Наклонилась к свекрови.
— Маменька! Что делать-то?
Но бабка Настасья спокойно спала.
Из-за околицы послышалась стрельба. Стреляли беспорядочно. Стучал пулемет.
Марья заметалась по дому. Выбегала несколько раз в сенцы. Но боялась выглянуть во двор.
— Поджигайте!.. — кричали на улице бегущие люди.
Не помнила Марья, сколько времени стояла она сенцах. Умолкла стрельба за околицей. Марья кинулась во двор, вскарабкалась около угла дома на забор и, высунув за угол голову, посмотрела направо, в улицу.
От мельницы, к улице и к задворкам, скакали врассыпную отступающие вооруженные мятежники: скакали верхами и в телегах, бежали пешие. Слева, на другом конце деревни, близ кузницы, скопилась большая ватага верховых повстанцев, поджидая телеги, которые выезжали из ворот Гукова, Валежникова, Оводова и других богатых домов. От мельницы по деревне мчались галопом три телеги, запряженные парами; на телегах сидели военные. Среди них Марья успела разглядеть Супонина, Валежникова и попа. На последней телеге торчал дулом назад изредка постукивающий пулемет, который Марья приняла за пушку.

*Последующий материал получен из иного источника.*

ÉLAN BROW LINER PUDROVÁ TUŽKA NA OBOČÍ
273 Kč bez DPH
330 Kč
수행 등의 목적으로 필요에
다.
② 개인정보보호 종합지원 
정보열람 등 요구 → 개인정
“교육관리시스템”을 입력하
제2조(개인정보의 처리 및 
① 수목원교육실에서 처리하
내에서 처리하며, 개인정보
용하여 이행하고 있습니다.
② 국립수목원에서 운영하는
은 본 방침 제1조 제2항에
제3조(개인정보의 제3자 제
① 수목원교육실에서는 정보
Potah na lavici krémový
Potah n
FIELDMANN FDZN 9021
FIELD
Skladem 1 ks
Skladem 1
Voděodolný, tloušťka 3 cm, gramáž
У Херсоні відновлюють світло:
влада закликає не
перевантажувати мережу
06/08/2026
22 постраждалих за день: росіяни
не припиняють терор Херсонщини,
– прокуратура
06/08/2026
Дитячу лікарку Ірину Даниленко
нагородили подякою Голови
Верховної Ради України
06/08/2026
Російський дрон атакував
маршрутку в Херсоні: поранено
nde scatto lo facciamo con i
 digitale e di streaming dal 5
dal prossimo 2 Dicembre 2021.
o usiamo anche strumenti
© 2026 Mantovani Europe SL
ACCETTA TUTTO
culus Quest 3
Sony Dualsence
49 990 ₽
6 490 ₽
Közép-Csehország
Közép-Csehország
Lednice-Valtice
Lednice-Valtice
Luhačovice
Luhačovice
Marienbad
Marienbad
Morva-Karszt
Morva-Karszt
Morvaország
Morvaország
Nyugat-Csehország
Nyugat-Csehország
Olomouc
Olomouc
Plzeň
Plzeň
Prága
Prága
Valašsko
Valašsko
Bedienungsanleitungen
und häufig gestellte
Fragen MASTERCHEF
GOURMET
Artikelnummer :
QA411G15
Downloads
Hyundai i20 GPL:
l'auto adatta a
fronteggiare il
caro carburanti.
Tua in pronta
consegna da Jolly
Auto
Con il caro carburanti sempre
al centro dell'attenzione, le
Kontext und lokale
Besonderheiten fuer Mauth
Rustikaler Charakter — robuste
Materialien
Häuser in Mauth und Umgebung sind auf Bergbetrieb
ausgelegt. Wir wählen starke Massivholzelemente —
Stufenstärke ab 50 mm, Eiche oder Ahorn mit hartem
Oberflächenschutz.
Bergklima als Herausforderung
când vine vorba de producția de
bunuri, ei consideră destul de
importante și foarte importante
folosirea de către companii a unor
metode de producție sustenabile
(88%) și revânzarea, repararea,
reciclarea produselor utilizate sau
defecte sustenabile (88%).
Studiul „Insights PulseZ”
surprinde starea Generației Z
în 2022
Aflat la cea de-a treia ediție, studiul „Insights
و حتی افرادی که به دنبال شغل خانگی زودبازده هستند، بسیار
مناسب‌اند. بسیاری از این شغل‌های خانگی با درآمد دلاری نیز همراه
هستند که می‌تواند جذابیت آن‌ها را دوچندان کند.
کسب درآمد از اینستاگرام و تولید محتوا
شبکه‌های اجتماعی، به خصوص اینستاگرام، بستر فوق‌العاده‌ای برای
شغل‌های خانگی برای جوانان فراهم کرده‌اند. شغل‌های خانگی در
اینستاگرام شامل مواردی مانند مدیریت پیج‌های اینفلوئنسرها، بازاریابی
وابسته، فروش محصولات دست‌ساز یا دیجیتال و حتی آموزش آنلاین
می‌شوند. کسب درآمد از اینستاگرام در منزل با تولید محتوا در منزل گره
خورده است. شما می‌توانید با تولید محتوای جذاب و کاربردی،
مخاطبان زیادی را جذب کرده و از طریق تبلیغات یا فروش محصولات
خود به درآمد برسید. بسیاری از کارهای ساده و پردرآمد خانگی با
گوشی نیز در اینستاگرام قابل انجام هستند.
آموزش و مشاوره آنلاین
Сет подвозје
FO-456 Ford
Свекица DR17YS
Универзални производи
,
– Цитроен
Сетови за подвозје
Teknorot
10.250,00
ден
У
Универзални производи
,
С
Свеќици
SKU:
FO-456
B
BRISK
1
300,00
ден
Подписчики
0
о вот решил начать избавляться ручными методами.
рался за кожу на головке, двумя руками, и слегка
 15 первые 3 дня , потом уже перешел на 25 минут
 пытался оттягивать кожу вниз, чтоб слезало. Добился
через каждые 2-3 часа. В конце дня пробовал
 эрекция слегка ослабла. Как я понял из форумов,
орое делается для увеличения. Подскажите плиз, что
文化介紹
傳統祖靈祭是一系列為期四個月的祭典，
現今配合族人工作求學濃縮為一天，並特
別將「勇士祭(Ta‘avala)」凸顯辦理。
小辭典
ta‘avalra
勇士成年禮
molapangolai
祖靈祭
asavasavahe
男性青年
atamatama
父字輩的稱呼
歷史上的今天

Бежали мятежники деревней, бежали берегом реки, задворками. Разноголосо и отчаянно кричали.
А деревня пылала уже в трех местах: горел и трещал дом Гукова, пылала усадьба Солонца и загорелась изба Панфила Комарова.
Видела Марья, как поскакали большой ватагой мятежники от кузницы к лесу, увлекая за собой телеги с ребятишками и бабами из богатых домов; видела, что ближний конец деревни от мельницы уже пустеет, а на противоположном конце около кузницы остановились три последние телеги и с них начали палить. Застучал и пулемет. Не видела только Марья, в кого они палят. Казалось, что стреляют повстанцы по горящим домам и по мельнице.
Побежала Марья к задним дворам. Выбежала на гумно к овину. И только теперь поняла, что происходит.